Cooperation with the YPG, wasn’t it tactical?
Foreign reporters covering Turkey’s latest military operation in Syria say that Kurdish fighters in the YPG are seen as terrorist by the Turkish government and that Turkey claims that YPG is the Syrian wing of the illegal PKK. But they do not add that Western capitals also admit that the YPG is the Syrian wing of the PKK, which they officially recognize as a terror organization.
Western leaders might not have said it openly to their public, but I have never come across any European diplomat who would deny the organic link between the PKK and the YPG. And in fact, they will rush to say in a rather apologetic way that their “cooperation with YPG is totally tactical” and that they needed a strong group on the ground to fight ISIL.
This rhetoric and policy were problematic from many aspects. It should have been problematic first for Syrian Kurds. But let’s make a distinction between civilian Syrian Kurds and the YPG.

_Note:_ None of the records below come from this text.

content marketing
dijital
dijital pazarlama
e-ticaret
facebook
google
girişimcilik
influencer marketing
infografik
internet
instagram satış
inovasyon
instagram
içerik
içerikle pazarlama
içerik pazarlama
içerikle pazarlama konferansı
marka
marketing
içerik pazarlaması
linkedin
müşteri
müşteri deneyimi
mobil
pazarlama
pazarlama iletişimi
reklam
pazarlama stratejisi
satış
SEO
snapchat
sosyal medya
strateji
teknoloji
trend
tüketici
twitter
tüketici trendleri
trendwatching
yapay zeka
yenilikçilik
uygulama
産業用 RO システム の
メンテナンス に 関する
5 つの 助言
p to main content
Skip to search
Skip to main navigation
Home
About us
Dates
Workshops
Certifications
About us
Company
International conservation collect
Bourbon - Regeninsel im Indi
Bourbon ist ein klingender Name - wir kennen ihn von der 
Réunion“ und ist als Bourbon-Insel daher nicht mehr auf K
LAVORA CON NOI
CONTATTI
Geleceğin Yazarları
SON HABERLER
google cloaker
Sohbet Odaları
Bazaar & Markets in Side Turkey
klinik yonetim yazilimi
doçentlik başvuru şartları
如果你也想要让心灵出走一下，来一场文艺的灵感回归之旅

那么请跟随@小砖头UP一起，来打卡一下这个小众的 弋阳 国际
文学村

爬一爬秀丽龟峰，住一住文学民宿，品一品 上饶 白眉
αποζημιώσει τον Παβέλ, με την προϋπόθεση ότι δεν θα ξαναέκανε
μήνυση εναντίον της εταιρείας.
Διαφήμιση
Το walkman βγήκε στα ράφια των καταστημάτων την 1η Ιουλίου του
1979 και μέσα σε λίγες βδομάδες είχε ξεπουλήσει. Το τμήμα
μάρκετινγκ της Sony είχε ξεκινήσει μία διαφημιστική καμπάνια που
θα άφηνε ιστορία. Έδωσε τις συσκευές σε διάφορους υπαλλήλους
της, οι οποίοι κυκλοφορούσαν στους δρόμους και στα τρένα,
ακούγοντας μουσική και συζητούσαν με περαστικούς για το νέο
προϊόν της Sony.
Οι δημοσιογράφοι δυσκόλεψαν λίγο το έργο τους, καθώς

As far as YPG is concerned they don’t seem to care about the underlying and humiliating message Ankara was told by the West. “So what? We are using one terrorist to kill another terrorist.”
YPG also preferred to ignore the “tactical” part of the cooperation, because “tactical” means it is temporary. But currently, acting as if they have been (unexpectedly) betrayed is serving them well in terms of their public relations campaign.
When it comes to the Turkish side, officials told their interlocutors time and again that countries “cannot have tactical cooperation with a terrorist organization.”
That rhetorical statement could easily be ignored by the Western capitals that would blame Turkey to turn a blind eye to the crossings of jihadists to Syria and arming radical elements in order to topple Bashar al – Assad. In return, the West’s accusations fall on deaf ears in Turkey. But ISIL’s deadly attacks in Turkey, the Turkish security apparatus pursuit against ISIL networks within the country as well as its cooperation with the Western capitals on foreign jihadist fighters (a cooperation that European diplomats will talk highly of to Turks but never tell their own public) has helped the Turkish ruling elites to push back these criticisms.
The rhetorically problematic side of the issue could be managed for some time, but on practical level, this situation was not sustainable, especially as there were no answers to the “aftermath.” What happens when the “work” on ISIL ends? What happens when the “tactical” cooperation ends? What happens to the “heavy weapons the YPG is being provided,” when this tactical cooperation ends?
Is it too unrealistic to assume that once ISIL is done, the PKK could have used these weapons against Turkey?
Was there anyone among Western decisionmakers to think that Turkey would just sit and watch the PKK to gain control of a vast amount of territory in its south (one-third of Syria which is obviously disproportionate to the population of Kurds in that country)?
Turkish and Western decisionmakers could spend days on who is to blame for why we are in Syria where we are now. Every regional and international player including Turkey is to blame for the current catastrophe. But we are where we are, and the blame game will not get us anywhere.
Now, that the Western capitals have reacted strongly against Turkey and declared a series of sanctions that involve a ban on arms sale, to calm down their public, (which, by the way, do not question at all why there is not a similar ban against Saudi Arabia, which has been bombing Yemen to starvation - a policy implemented by a ruler who accepts responsibility for the cruel execution of a dissident), it is high time for damage control.
It has been timely for the United States to send a high-level delegation to Ankara as the urgency of the matter requires a high-level conversation.
Relying on YPG, which Turkey sees as its enemy, to fight against ISIL and leaving Turkey to deal with all the side effects of the war, like the refugees, ISIL prisoners and their families, wives and children is no longer sustainable. Western capitals could at least start by repatriating their own nationals who are ISIL members, together with their families.
And then, they should also start thinking which one is better: to engage or confront Turkey in an area where Russia (and to a lesser degree, Iran) is the real game-changer.
And finally, once Turkey’s decisionmakers could get the sense that the country’s security concerns are being understood by its Western interlocutors, they might also be much more cooperative and rely less on Russia, as well as less on certain elements which could one day turn against them.